**YOUR TASK**
In the records below, find the line with "CUL-640, status: On hold -> In progress"; retype that line and all the following lines through the end, exactly, and add nothing.

**RECORDED DATA**
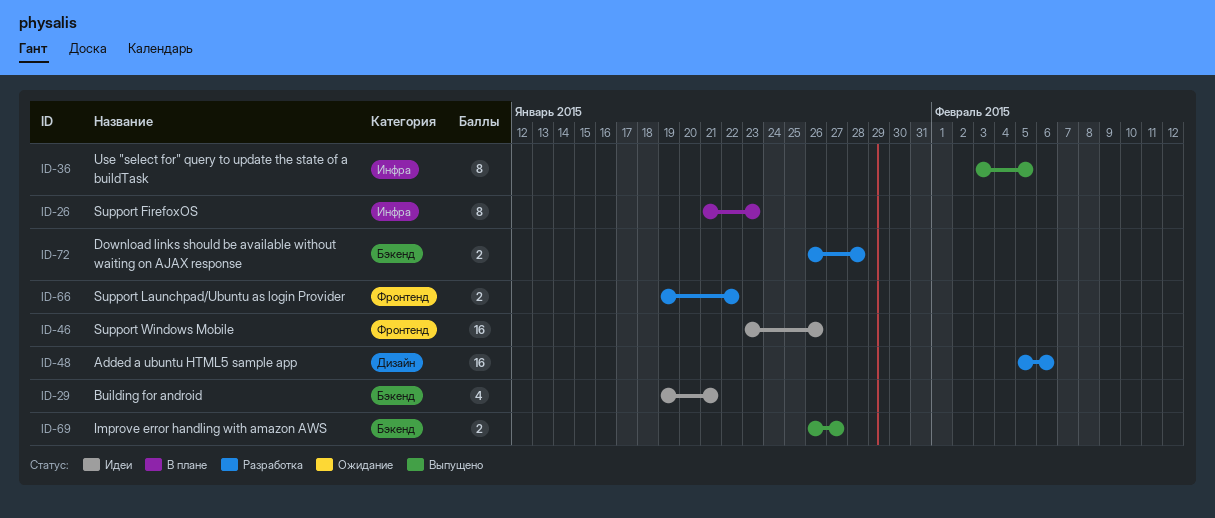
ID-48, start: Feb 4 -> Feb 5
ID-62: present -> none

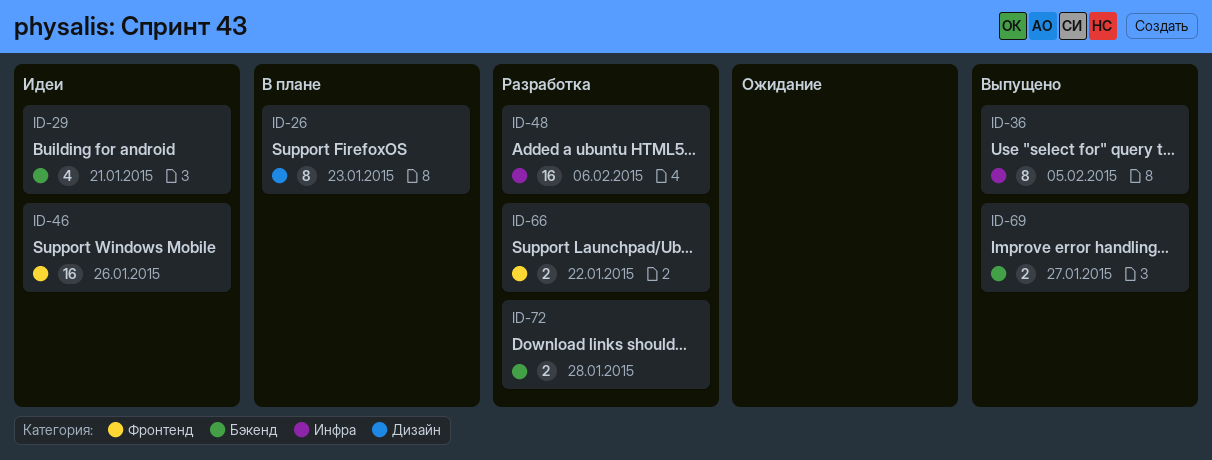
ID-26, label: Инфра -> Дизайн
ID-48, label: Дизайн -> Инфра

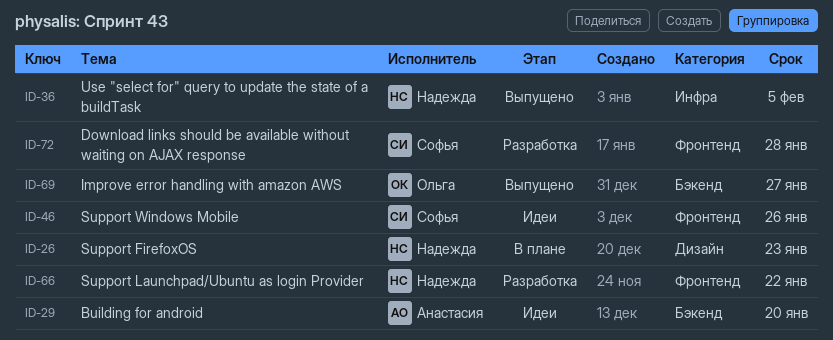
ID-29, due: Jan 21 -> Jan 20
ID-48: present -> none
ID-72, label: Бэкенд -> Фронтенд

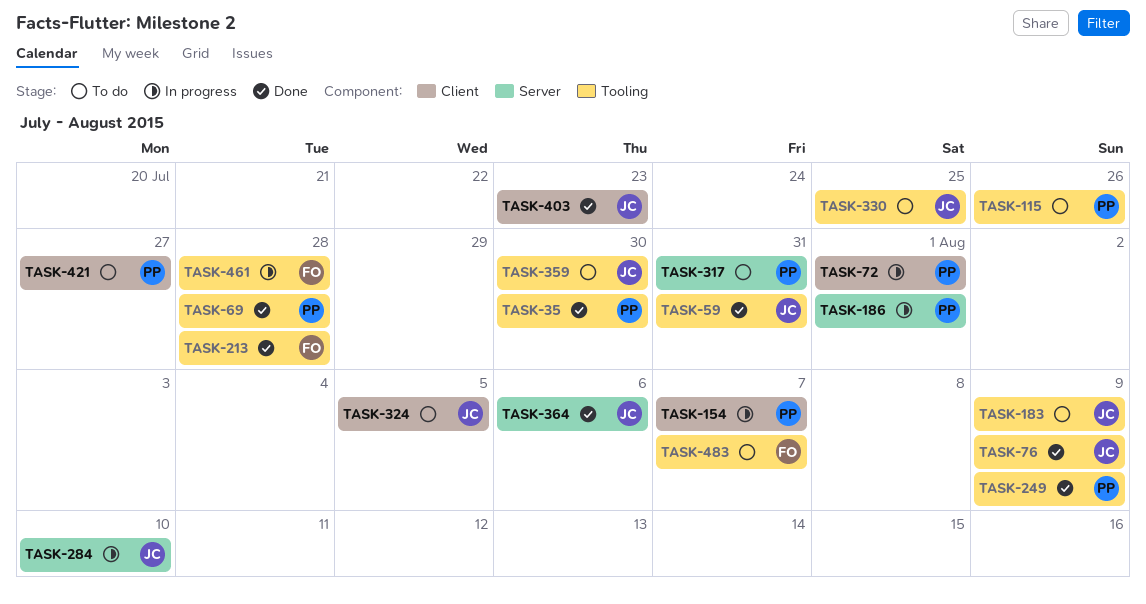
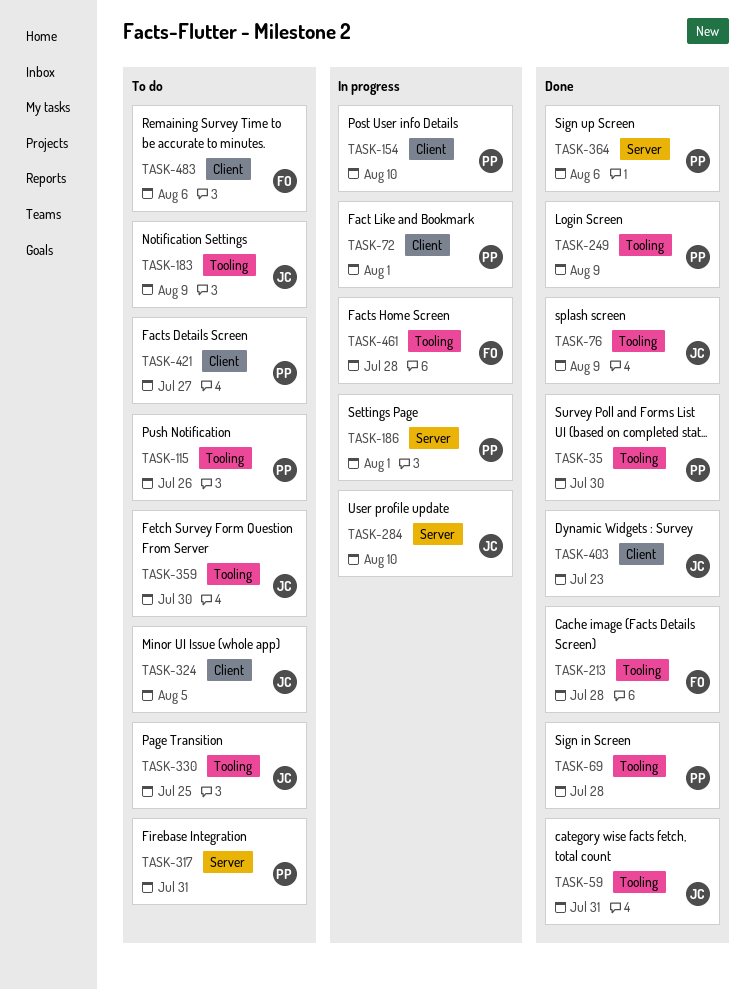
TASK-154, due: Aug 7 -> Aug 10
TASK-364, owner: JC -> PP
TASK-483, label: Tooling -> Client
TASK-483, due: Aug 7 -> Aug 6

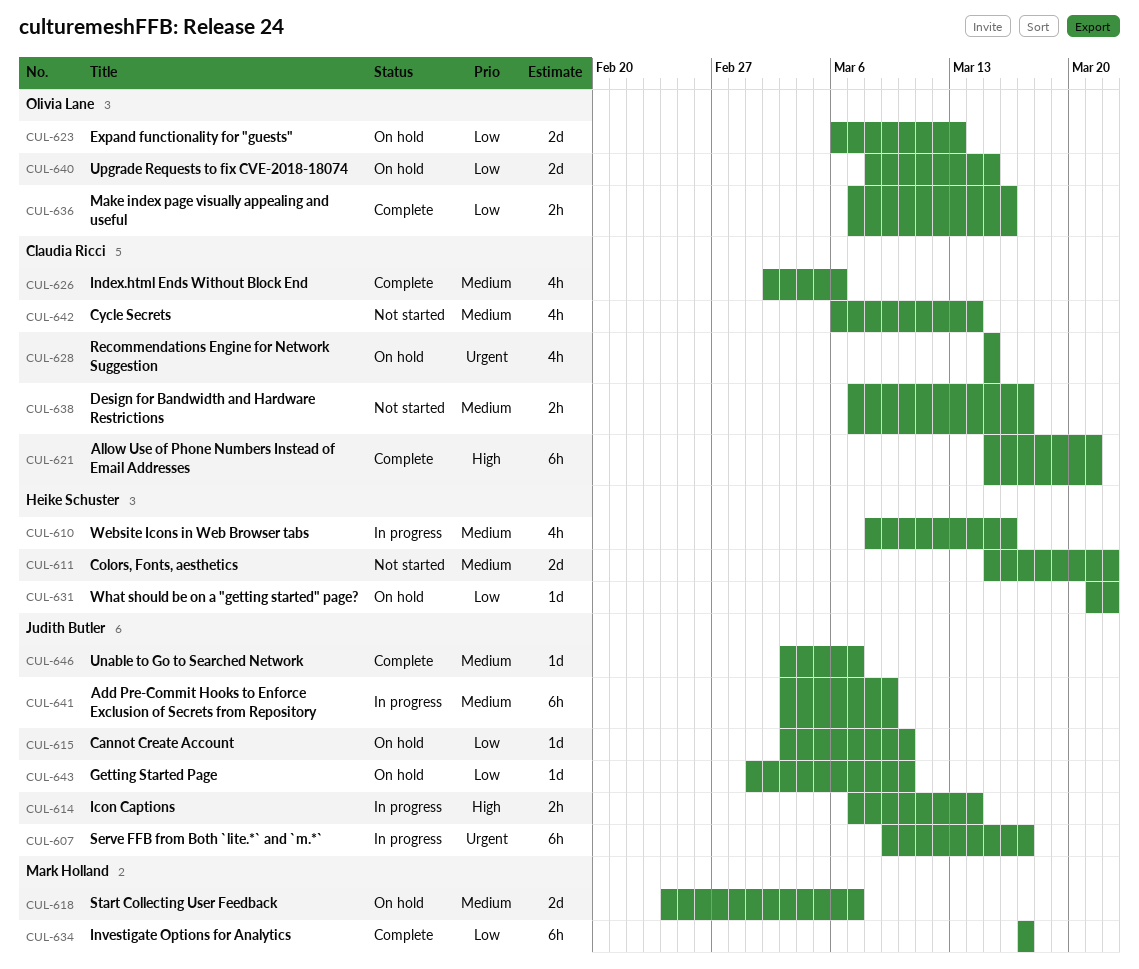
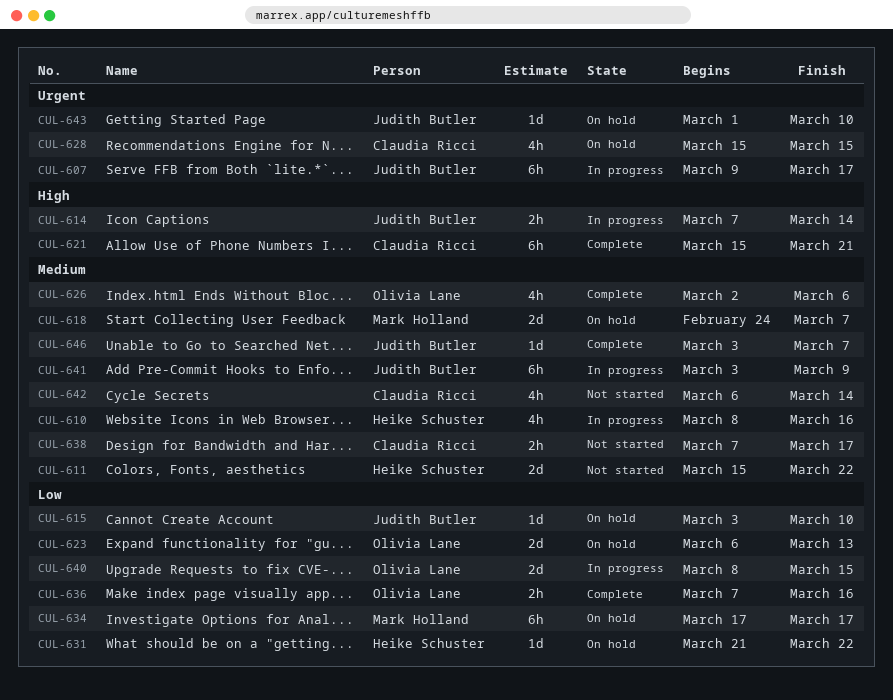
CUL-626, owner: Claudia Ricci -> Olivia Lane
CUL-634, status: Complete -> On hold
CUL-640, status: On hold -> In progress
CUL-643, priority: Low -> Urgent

**EXERCISE RESPONSE**
CUL-640, status: On hold -> In progress
CUL-643, priority: Low -> Urgent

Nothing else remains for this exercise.